■ 分析対象の文章
········

また、調製した水流絡合不織布を打ち抜き、長方形の布帛A(厚さ:0.6mm、縦:125mm、横:75mm)と、長方形の布帛B(厚さ:0.6mm、縦:250mm、横:75mm)を用意した。
【0038】
(金属板の用意)
長方形のアルミ板(厚さ:0.07mm、縦:125mm、横:75mm)を用意した。
【0039】
(フィルム袋の用意)
ポリエチレンテレフタレート(0.012mm)-アルミ(0.009mm)-ポリエチレンテレフタレート(0.012mm)-ポリエチレン(0.040mm)の順に積層されてなる積層フィルムを用意した。そして、積層フィルムにおけるポリエチレン面同士を対面させることで、積層フィルムを二枚重ね、コの字型にヒートシールすることで当該ヒートシールを施した部分で対面する有機樹脂フィルム同士を溶融一体化させ、放冷することで、長方形のフィルム袋(縦:147mm、横:95mm)を用意した。
【0040】
(実施例1)
布帛A1枚とアルミ板1枚を互いの主面同士を重ねて積層体を調製した。フィルム袋内に積層体を入れ、袋内へ表1に記載した配合の難燃性液体14gを注入した。その後、フィルム袋の口をヒートシールすることで密閉した。その後、80℃の乾燥機で10分間加熱することで、フィルム袋内に封入された難燃性液体をゲル化させた後に放冷して、延焼抑制材(縦:147mm、横:95mm、厚さ:1.6mm)を調製した。なお、延焼抑制材中の難燃性液体は、ゲル化によりゼリー状であった(後述の比較例1、実施例2~7においても同じ)。
【0041】
(比較例1)

········

■ 提供資料
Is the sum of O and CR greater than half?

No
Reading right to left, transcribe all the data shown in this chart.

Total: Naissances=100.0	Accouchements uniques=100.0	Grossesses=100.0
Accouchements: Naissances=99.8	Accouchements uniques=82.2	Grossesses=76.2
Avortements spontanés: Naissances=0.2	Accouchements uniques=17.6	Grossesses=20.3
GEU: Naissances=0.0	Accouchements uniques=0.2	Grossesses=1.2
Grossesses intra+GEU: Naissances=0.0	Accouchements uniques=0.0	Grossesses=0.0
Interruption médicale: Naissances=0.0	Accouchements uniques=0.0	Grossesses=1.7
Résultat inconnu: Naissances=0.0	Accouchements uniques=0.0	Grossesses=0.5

········

■ 演習課題
1. 次の(a)~(c)は、延焼抑制材の調製についての文章の内容と一致していますか。それぞれ「はい」か「いいえ」で答え、決め手となる本文の語句を一字一句そのまま引用してください。
(a) 用意したアルミ板の厚さは0.07mmである。
(b) 実施例1では、フィルム袋内へ難燃性液体を20g注入した。
(c) 実施例1では、80℃の乾燥機で30分間加熱した。
2. 延焼抑制材の調製についての文章のうち、「また、調製した水流絡合不織布」で始まり「施例2~7においても同じ)。」で終わる部分を、一字一句違えずに書き写してください。

■ 課題の解答
1.
(a) はい。「長方形のアルミ板(厚さ:0.07mm、縦:125mm、横:75mm)を用意した。」
(b) いいえ。「袋内へ表1に記載した配合の難燃性液体14gを注入した。」
(c) いいえ。「80℃の乾燥機で10分間加熱することで」

2.
また、調製した水流絡合不織布を打ち抜き、長方形の布帛A(厚さ:0.6mm、縦:125mm、横:75mm)と、長方形の布帛B(厚さ:0.6mm、縦:250mm、横:75mm)を用意した。
【0038】
(金属板の用意)
長方形のアルミ板(厚さ:0.07mm、縦:125mm、横:75mm)を用意した。
【0039】
(フィルム袋の用意)
ポリエチレンテレフタレート(0.012mm)-アルミ(0.009mm)-ポリエチレンテレフタレート(0.012mm)-ポリエチレン(0.040mm)の順に積層されてなる積層フィルムを用意した。そして、積層フィルムにおけるポリエチレン面同士を対面させることで、積層フィルムを二枚重ね、コの字型にヒートシールすることで当該ヒートシールを施した部分で対面する有機樹脂フィルム同士を溶融一体化させ、放冷することで、長方形のフィルム袋(縦:147mm、横:95mm)を用意した。
【0040】
(実施例1)
布帛A1枚とアルミ板1枚を互いの主面同士を重ねて積層体を調製した。フィルム袋内に積層体を入れ、袋内へ表1に記載した配合の難燃性液体14gを注入した。その後、フィルム袋の口をヒートシールすることで密閉した。その後、80℃の乾燥機で10分間加熱することで、フィルム袋内に封入された難燃性液体をゲル化させた後に放冷して、延焼抑制材(縦:147mm、横:95mm、厚さ:1.6mm)を調製した。なお、延焼抑制材中の難燃性液体は、ゲル化によりゼリー状であった(後述の比較例1、実施例2~7においても同じ)。